You be the judge, here’s my recently composed synopsis of Nazism in action:
They calculatingly used the rage of a suffering populace to fuel a right wing revolution in Germany and install an anti-democratic one-party government. Nazis were pioneers in the now popular technique of the Big Lie — an audacious and incendiary lie (Biden, the Clintons and Tom Hanks all fuck children and drink their blood, BLM and antifa stole your president from you!!!) to keep the rage and fear levels high. They employed street violence (brown shirt squads, kicking ass and taking names!) which they defended as necessary to save the nation from radical leftists who wanted to destroy Germany. They called for the execution of all critics of Nazism (and soon got around to doing it). They had the backing of many of Germany’s top industrialists, who feared socialist reforms in poverty-stricken post-WWI Germany more than they did street violence in the name of the free market, militarization and, soon, vastly increased profit from Nazi government slave labor programs and the like. They instituted loyalty pledges and purged all non-Nazis from public positions, judiciary, civil service, professorships, medicine, law. They went along, step by step, first “euthanizing” people in mental hospitals, then conducting nationwide pogroms against a hated minority, then taking the citizenship away from classes of citizens, then detaining them, confiscating their property, deporting now stateless “resident aliens”, etc.
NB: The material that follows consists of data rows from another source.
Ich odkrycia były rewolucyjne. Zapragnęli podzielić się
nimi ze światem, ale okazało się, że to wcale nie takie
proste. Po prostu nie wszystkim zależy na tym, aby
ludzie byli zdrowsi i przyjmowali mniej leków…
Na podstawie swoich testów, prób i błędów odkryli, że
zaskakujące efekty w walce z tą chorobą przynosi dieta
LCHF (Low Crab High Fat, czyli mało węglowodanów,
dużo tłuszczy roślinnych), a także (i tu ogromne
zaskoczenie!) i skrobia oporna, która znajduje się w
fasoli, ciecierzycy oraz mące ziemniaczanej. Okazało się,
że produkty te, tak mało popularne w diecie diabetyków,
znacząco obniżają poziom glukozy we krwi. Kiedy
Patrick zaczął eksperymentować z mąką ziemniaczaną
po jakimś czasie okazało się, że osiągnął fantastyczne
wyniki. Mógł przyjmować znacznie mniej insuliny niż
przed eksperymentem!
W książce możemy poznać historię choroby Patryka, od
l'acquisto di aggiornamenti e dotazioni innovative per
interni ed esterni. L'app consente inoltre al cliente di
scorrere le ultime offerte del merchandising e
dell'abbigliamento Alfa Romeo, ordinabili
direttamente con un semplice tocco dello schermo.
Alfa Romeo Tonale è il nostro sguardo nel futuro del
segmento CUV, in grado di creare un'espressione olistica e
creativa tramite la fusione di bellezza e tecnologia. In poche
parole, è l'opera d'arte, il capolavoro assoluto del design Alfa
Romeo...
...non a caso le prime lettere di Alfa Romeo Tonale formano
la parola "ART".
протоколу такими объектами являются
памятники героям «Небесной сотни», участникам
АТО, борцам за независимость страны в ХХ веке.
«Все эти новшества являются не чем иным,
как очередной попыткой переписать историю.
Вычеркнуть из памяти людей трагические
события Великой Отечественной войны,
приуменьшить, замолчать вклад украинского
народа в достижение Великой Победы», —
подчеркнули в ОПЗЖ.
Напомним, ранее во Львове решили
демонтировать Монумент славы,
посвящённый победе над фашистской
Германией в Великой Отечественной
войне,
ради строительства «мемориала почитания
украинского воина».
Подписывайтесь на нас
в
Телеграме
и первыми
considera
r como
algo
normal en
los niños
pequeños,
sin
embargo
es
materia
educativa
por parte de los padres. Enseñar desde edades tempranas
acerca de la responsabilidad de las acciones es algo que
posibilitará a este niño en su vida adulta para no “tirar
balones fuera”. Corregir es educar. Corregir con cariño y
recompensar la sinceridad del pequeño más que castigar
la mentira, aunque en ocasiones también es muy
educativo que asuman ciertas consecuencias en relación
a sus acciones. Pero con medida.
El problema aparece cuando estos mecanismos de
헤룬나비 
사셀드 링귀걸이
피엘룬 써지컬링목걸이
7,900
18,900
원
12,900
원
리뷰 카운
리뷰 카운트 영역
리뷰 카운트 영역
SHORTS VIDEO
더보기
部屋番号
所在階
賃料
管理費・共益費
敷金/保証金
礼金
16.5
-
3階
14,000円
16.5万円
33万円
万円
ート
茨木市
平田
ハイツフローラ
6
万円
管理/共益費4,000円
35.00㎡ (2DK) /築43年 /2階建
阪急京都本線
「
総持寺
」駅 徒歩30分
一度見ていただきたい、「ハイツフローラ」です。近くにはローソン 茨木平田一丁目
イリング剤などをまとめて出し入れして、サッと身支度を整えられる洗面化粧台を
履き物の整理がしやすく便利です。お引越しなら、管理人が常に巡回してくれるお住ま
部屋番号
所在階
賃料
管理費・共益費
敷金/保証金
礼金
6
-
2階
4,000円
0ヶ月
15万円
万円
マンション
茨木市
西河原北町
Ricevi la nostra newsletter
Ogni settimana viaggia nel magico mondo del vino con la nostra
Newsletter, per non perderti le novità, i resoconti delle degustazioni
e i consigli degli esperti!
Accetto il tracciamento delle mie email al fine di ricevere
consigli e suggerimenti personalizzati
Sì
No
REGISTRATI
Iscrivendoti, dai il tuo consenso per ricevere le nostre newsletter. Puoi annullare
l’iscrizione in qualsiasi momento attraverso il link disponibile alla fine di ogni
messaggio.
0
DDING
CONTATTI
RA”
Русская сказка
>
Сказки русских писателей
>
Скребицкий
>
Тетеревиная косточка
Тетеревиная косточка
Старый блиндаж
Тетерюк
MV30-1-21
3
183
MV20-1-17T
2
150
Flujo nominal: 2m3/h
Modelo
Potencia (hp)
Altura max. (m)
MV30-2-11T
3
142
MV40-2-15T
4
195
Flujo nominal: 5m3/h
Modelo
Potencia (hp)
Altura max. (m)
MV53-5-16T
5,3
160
It was years until they had everyone ready for what they became famous for during the last three years of the war, high tech mechanized mass murder of at least ten million hated subhumans (six million Jews, five million others were killed in death camps). The Nazi one-party police state advanced step by step, with the support of millions of purposefully deluded Germans and the willing connivance of a fully Nazi judiciary.
As for very fine people on both sides, on both sides, it’s impossible for me to see any very fine people on the Nazi side, or the Klan side, or the Trumpist side, for that matter. Most likely because I am a judgmental hater, as so many of my ilk seem to be.
[1]
A dim witted Dutch communist was quickly tried and executed as the sole perpetrator. This van der Lubbe, who in spite of his modest intelligence was apparently a gifted athlete who sprinted, breaking all speed records, to the various spots in the large building that were simultaneously set ablaze to turn the Reichstag into a dramatic bonfire.